Sebagai seorang guru seharusnya kita memberi contoh terbaik bagaimana kita menanggapi sebuah informasi apalagi hoaks. Masyarakat kita masih menganggap bahwa guru adalah batara (dewa) yang tahu segalanya dan kesalahannya tidak ditoleransi. Guru sebagai panutan dan teladan di masyarakat. Guru digugu (dipakai sebagai panutan) karena ilmunya dan ditiru(diteladani) karena perilakunya. Karenanya, guru akan terjaga kehormatannya jika tidak meneruskan hoaks atau membuat hoaks. Tetapi guru juga manusia yang heterogenitasnya tinggi baik di bidang kemampuan menalar maupun ahlak dan kepribadiannya. Namun setidaknya, dengan predikat guru yang disandangnya dapat mengendalikan diri untuk bisa menjadi sosok manusia Indonesia yang bermartabat
Ini pengalaman pribadi. Suatu ketika kami bertiga makan di seafood Seduluran Lamongan warung tenda yang bisa ditemukan di mana-mana. Kami berlima memiliki selera berbeda-beda dari burung dara sampai makan laut. Seperti biasa saya suka udang gongsa setengah matang.Ingat saat mengaji dulu, ustadz mengajarkan bahwa semua binatang laut halal hukumnya walaupun sudah menjadi bangkai. Setelah dewasa baru tahu bahwa laut adalah sumber Iodium yang berperan penting dalam perkembangan intelligence quotient(IQ). Untuk minuman saya pesan jeruk manis yang banyak mengandung vitamin C pikir saya untuk mengurangi aroma amis dan melarutkan lemak.

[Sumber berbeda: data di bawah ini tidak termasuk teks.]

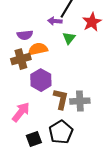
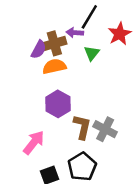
purple semicircle: (25, 35) -> (39, 50), turned -56
brown cross: (21, 59) -> (54, 43), moved
gray cross: (80, 101) -> (105, 129), turned 30

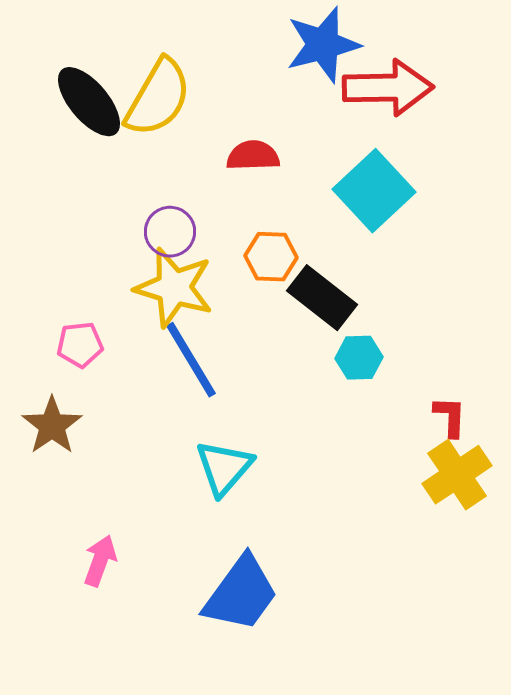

Setelah makanan tersaji dan di hadapan saya ada udang gongsa setengah matang serta segelas minuman yang aromanya manis-manis asam, teman saya nyeletuk, "Hai, mau mati ya kamu!" "Memang kenapa?, sahut saya. "Apa kamu nggak baca di internet, nggak boleh makan udang bersama vitamin C?", lanjutnya. Spontan saya keluarkan tablet dan saya cari di internet, ternyata banyak sekali unggahan tentang udang dan vitain C yang kabarnya vitamin C akan mengubah kandungan Arsenik dalam udang menjadi bersifat racun.
Kelihatannya tidak masuk di akal, karena biasanya orang makan seafood agar tidak amis disediakan jeruk nipis atau kalau memang benar kenapa ada masakan udang bumbu asam manis, tanya saya dalam hati. Sudah beberapa kali juga saya makan menu yang sama dengan minuman yang sama tetapi tidak ada reaksi apa-apa. Nekat saja, karena logika saya mengatakan tidak benar dan saya terlanjur lapar tidak sabar untuk menjelajah unggahan lainnya. Setelah selesai makan, sambil nongkrong sebentar saya coba jelajahi lagi dunia maya yang akhirnya saya temukan bahwa iformasi itu adalah hoaks belaka.